Anarchy Found (SuperAlpha, #1)(81)



Molly’s lithe body parts the mist of scarlet vapor, and I have just enough resolve to send a small arm-mounted rocket off in that general direction. Case is the one who goes flying and the inhibition sickness hits me again, reminding me that no one in this room is susceptible to my new powers.

Molly stops, and then the Blue Boar is dancing on a table. He’s got a swine mask on now, playing his part perfectly. “Collar him, Omega! Collar him now!”

The barbs from the lariat are still embedded into my skin when she pulls it. My flesh tears and more pain sends me right back to the place I was just climbing out of. Once the length is free, Molly snaps the rope, and it slaps against Case’s neck and—

Gunfire erupts. I force myself up onto my knees and see Thomas in the open office door. He shoots the lariat and snaps the tension before Molly can behead Case.

The Blue Boar is screaming. Case is screaming. Thomas is roaring insults and bullets. Glass is shattering everywhere I look. Falling down on me. Shards inches long embed into my legs, my chest, my arms—forcing me back down to the floor.

Eighteen thirty-two and ten seconds, Sheila says in my head. Get out of there, you’re out of time.

Three grappling hooks shoot into the office from the ’copter hovering above and land on the floor in the middle of the room.

I spy my gun a few feet away from my outstretched right hand, just waiting for me to pick it up. And then Case takes a bullet to his shoulder and goes down. It came from Molly’s gun and she moves on to Thomas. She shoots him too, his body spinning as his chest takes the brunt of the force.

Eighteen thirty-two and forty-five seconds.

Molly comes after me next but I’m still recovering from the burns I inflicted on her. The Blue Boar jumps down from the table and walks over towards me for the final show.

Molly hovers over my prone body, each of her legs on either side of my hips. She points her weapon at me and then sits down, her ass on my thighs. The barrel of her gun moves closer and closer to the center of my forehead and then stops, pressing against my skin so hard it cuts.

“Collar him, Omega,” the Boar says off to my right. He’s practically gleeful. “Collar him and I will let him live as my slave.”

Molly brings up the length of metallic rope she has left and holds it over me. It writhes like a snake, like it’s alive and eager to make me its prisoner.

Eighteen thirty-three and four seconds, Sheila says in my head. Kill her now or you all die.

“Kill me,” I say instead. “Kill me, Molly.”

She grinds her teeth, gnashing them together as she jams the barrel of the gun against my forehead.

“Collar him,” Boar yells. “Collar him! I need him, Omega. I need him and you must—”

The magnetic field in my right hand begins to buzz.

“—take him alive!”

“Molly,” I whisper. She can’t possibly hear me. Not over all the noise of the Boar, the helicopter, and the moans from Case.

But she pauses, her blank eyes trained on mine.

She’s still in there. She’s still in that body somewhere and the relief I feel from that simple realization floods through my veins.

“I love you, Molly,” I whisper. “I love you.”

A wave of energy tingles through my fingertips and a pulse of power is pulled into my body through my palms. My mind clears with the realization of what has really happened to me. I’m still human, and my love for her proves it. I’m the f*cking hero here. But not just any kind of hero. I’m a superhero.

The gun off to my right snaps into my palm and before the sickness can overtake me again my finger is on the trigger and I squeeze. The bullets scream out of the barrel and hit their target.

The Blue Boar’s skull shatters—

Eighteen thirty-three and sixteen seconds—

—his body falls.

I look Molly in the eyes as her trigger finger squeezes, pressing the gun against my head.

“You know how I know you won’t kill me, gun girl?” I croak out as loud as I can over the destruction happening around me.

Her grimace fails for a moment. Her chest rises and falls, and her breath quickens as her heart rate speeds up. But her trigger finger relaxes.

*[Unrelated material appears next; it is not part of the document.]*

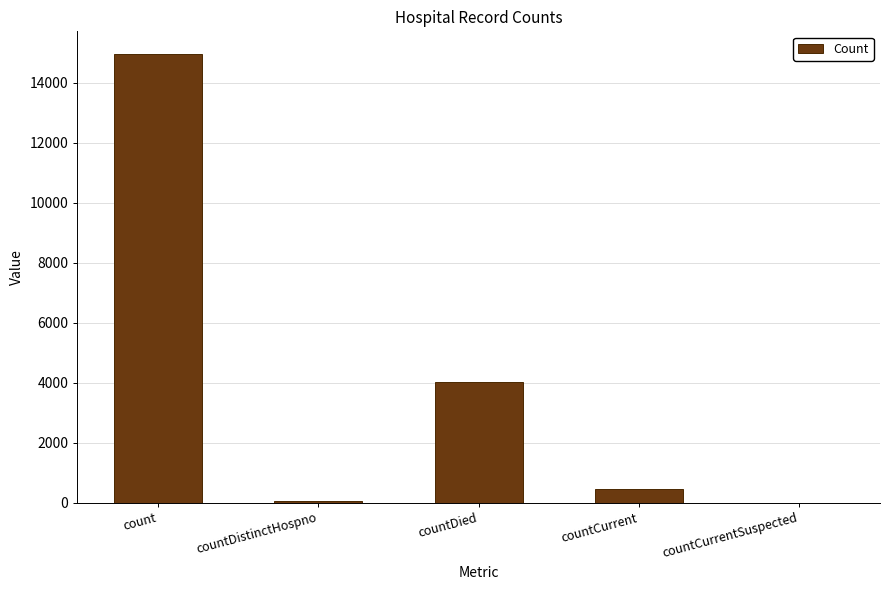

The value at countDistinctHospno is 75. True or false?

True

“Because number one, you’re too sweet and good to hurt people, Molly. Number two, you fell in love with me seventeen years ago when I made you mine. And number three, you’re the hero in this story, gun girl. Not me.”

She blinks. Then again.

Thomas, like the rest of us, is wearing a vest, so he’s picked himself up after being shot in the chest and walks over to Case, who is holding his bloody shoulder, his arm limp by his side. “We gotta go,” he says, pointing a gun at Molly’s head.

He’s always been immune, I realize. He’s always been immune to the inhibitor and he could’ve killed any of us at any time.

“Are you listing me, bike boy?” Molly yells over the womp, womp, womp of the ’copter hovering above. “Because I never pegged you for a lister.”

I smile at Thomas and wait for him to stop aiming at my Omega before I start laughing. I drag Molly down to my chest and kiss her head over and over and over.

Thomas attaches Case to one of the grappling hooks in the middle of the room and sends him flying up towards the ’copter.

Eighteen thirty-three and thirty-nine seconds.